(Virtual)
Competition Applications
Benchmarks
The Linpack Benchmark is a measure of a computer’s floating-point rate of execution. It is determined by running a computer program that solves a dense system of linear equations. It is used by the TOP 500 as a tool to rank peak performance. The benchmark allows the user to scale the size of the problem and to optimize the software in order to achieve the best performance for a given machine. This performance does not reflect the overall performance of a given system, as no single number ever can. It does, however, reflect the performance of a dedicated system for solving a dense system of linear equations. Since the problem is very regular, the performance achieved is quite high, and the performance numbers give a good correction of peak performance.
The High Performance Conjugate Gradients (HPCG) Benchmark project is an effort to create a new metric for ranking HPC systems. HPCG is intended as a complement to the High Performance LINPACK (HPL) benchmark, currently used to rank the TOP500 computing systems. The computational and data access patterns of HPL are still representative of some important scalable applications, but not all. HPCG is designed to exercise computational and data access patterns that more closely match a different and broad set of important applications, and to give incentive to computer system designers to invest in capabilities that will have impact on the collective performance of these applications.

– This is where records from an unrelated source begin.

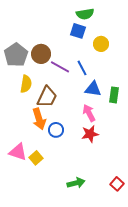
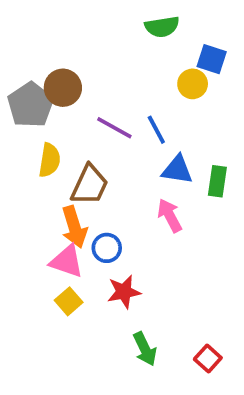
blue square: (78, 31) -> (212, 59), moved
brown circle: (41, 54) -> (63, 88), moved
red star: (90, 134) -> (124, 292), moved
pink triangle: (18, 152) -> (67, 261), moved
green arrow: (76, 183) -> (145, 349), turned 78
red square: (117, 184) -> (208, 358), moved

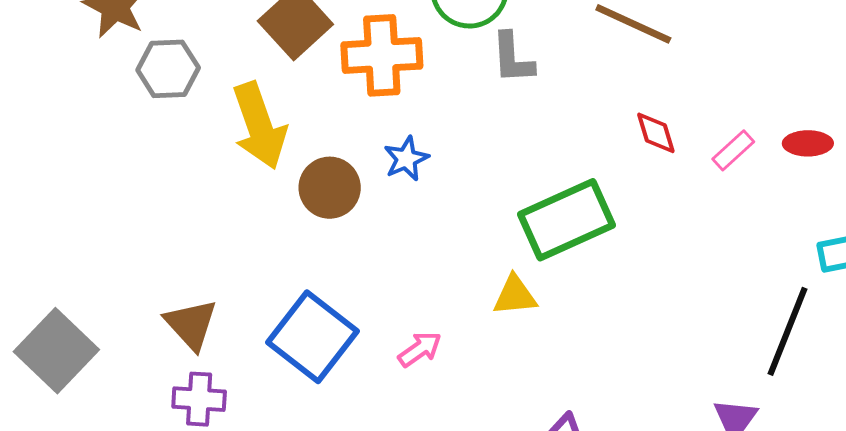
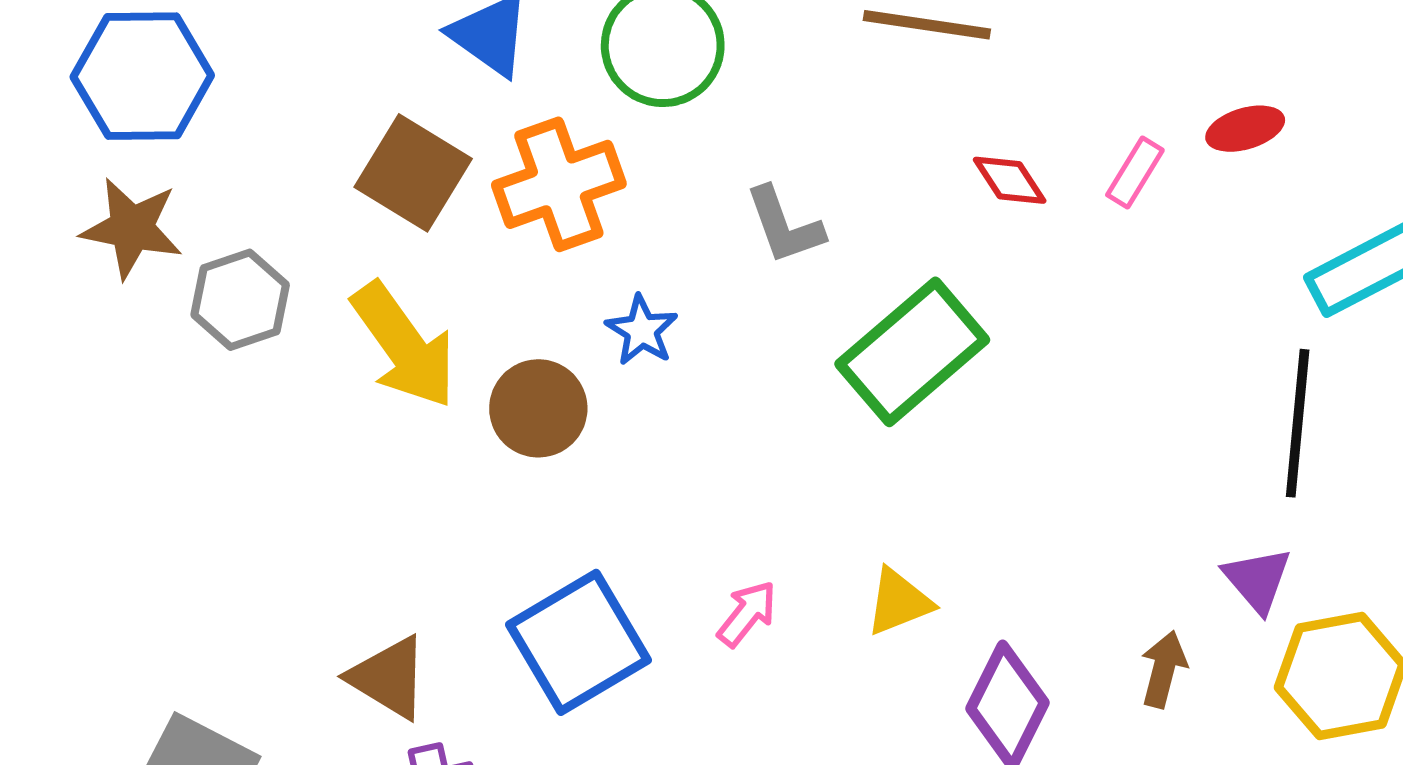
gray L-shape: (513, 58) -> (784, 226), moved
yellow triangle: (515, 295) -> (899, 602), moved
blue square: (312, 337) -> (579, 642), turned 38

The IO500 benchmark is a benchmark suite for High-Performance IO. It harnesses existing and trusted open-source benchmarks such as IOR and MDTest and bundles execution rules and multiple workloads with the purpose to evaluate and analyze the storage devices for various IO patterns. The IO500 benchmark is designed to provide performance boundaries of the storage for HPC applications regarding data and metadata operations under what are commonly observed to be both easy and difficult IO patterns from multiple concurrent clients. Moreover, there is a phase that scans for previously-created files that match certain conditions using a (possibly file system-specific) parallel find utility to evaluate the speed of namespace traversal and file attribute retrieval. The final score that is used to rank submissions in the list is a combined score across all the executed benchmarks.
Applications
Cardioid
Cardioid is a cardiac simulation suite for simulating clinical cardiac phenomena. It is capable of simulating both electrophysiological and mechanical organ-level simulations, and has processing tools for computing cardiac meshes, reconstructions of torso ECGs, and generating realistic cardiac fiber orientations. The Cardioid electrophysiology solver was a Gordon Bell finalist and has strong-scaled to all of the Vulcan supercomputer for a clinically relevant problem. The code is parallelized using MPI, and has separate optimized loops for taking advantage of OpenMP, SIMD instruction sets for CPU architectures, and CUDA for GPU architectures.

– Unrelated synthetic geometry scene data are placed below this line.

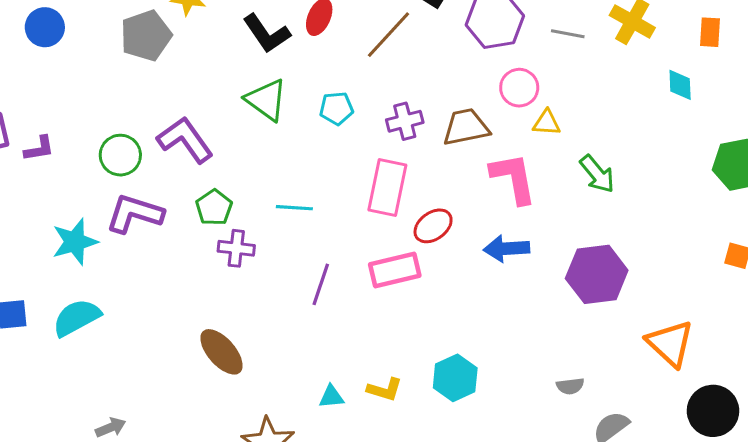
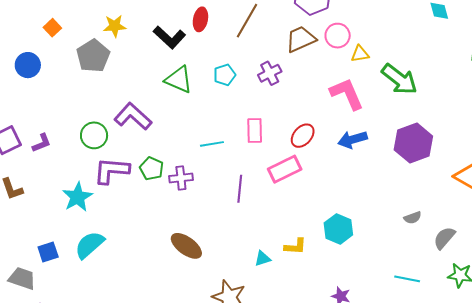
brown trapezoid: (466, 127) -> (301, 39), moved
green arrow: (597, 174) -> (399, 79), size x1.4
pink rectangle: (387, 187) -> (255, 131), moved, size x0.7
green pentagon: (214, 208) -> (152, 169), moved

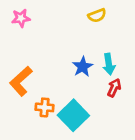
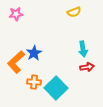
blue star: (83, 67) -> (34, 53), moved
red arrow: (114, 88) -> (87, 67), turned 56

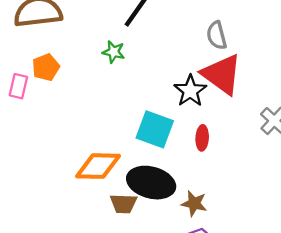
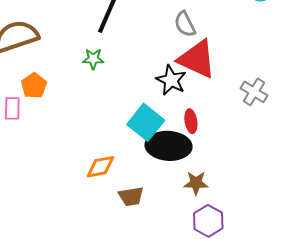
cyan square: (155, 129) -> (146, 122), turned 30
orange diamond: (98, 166) -> (100, 167), size x0.7
black ellipse: (151, 183) -> (169, 146), moved

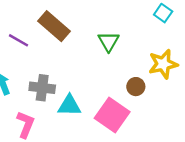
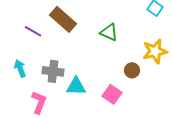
green triangle: (109, 41) -> (109, 32), turned -36
pink square: (112, 115) -> (112, 94), size x0.7

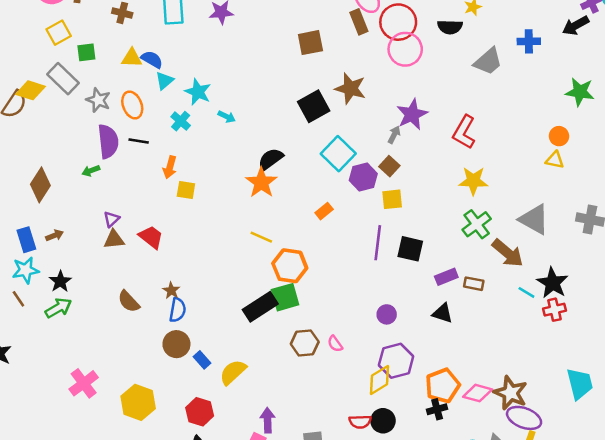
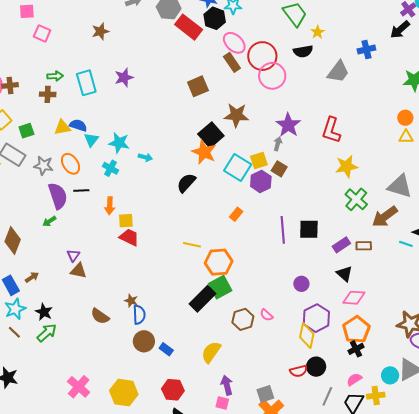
orange star: (261, 183) -> (204, 152), moved
yellow square: (392, 199) -> (259, 161), moved
red trapezoid: (151, 237) -> (129, 237), moved
brown triangle: (114, 240) -> (78, 271), turned 30
brown arrow: (508, 253) -> (385, 217), turned 116
black triangle: (443, 313) -> (344, 274), turned 36
yellow semicircle: (233, 372) -> (211, 352), moved
yellow diamond: (380, 380) -> (307, 336), turned -35
pink diamond: (478, 393) -> (354, 298), moved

Quantum ESPRESSO is a software package for first-principles electronic-structure calculations and materials modeling based on density-functional theory, plane wave basis sets, and pseudopotentials
At the start of the competition, teams were given an application and datasets for the mystery application, described below. Students are expected to build, optimize and run this mystery application, all at the competition.
CosmicTagger is a multi-image, semantic segmentation application from high energy neutrino physics. With large, high resolution and sparse target labels, it is a challenging segmentation task. When trained to completion, this network achieves more than 95% accuracy on pixels of interest, outperforming traditional techniques by a factor of 5. The high resolution nature of the images, however, makes this application computationally expensive and difficult to train to convergence without a high performance cluster. More information
here.
Reproducibility Challenge
Once again, students in the cluster competition will be asked to replicate the results of a publication from the previous year’s SC conference. For this challenge, students will take on the role of reviewing an SC20 paper to see if its results are reproducible. The SC21 Reproducibility Committee has selected the paper “A Parallel Framework for Constraint-Based Bayesian Network Learning via Markov Blanket Discovery” by Ankit Srivastava, Sriram P. Chockalingam, and Srinivas Aluru to be the Student Cluster Competition (SCC) benchmark for the Reproducibility
Challenge this year.
Last year, thanks to the adoption of automatically generating an Artifact Descriptor (AD) during submission time, all accepted papers from SC20 featured an AD in their appendix. A team of reviewers selected the paper from these past papers based on the AD, author interviews, and its
suitability for the SCC. The authors and the Reproducibility Committee have been working to create a reproducible benchmark that builds on the paper’s results. During the SCC, the student teams will be asked to run the benchmark, attempting to reproduce the findings from the original paper under different settings with different data sets.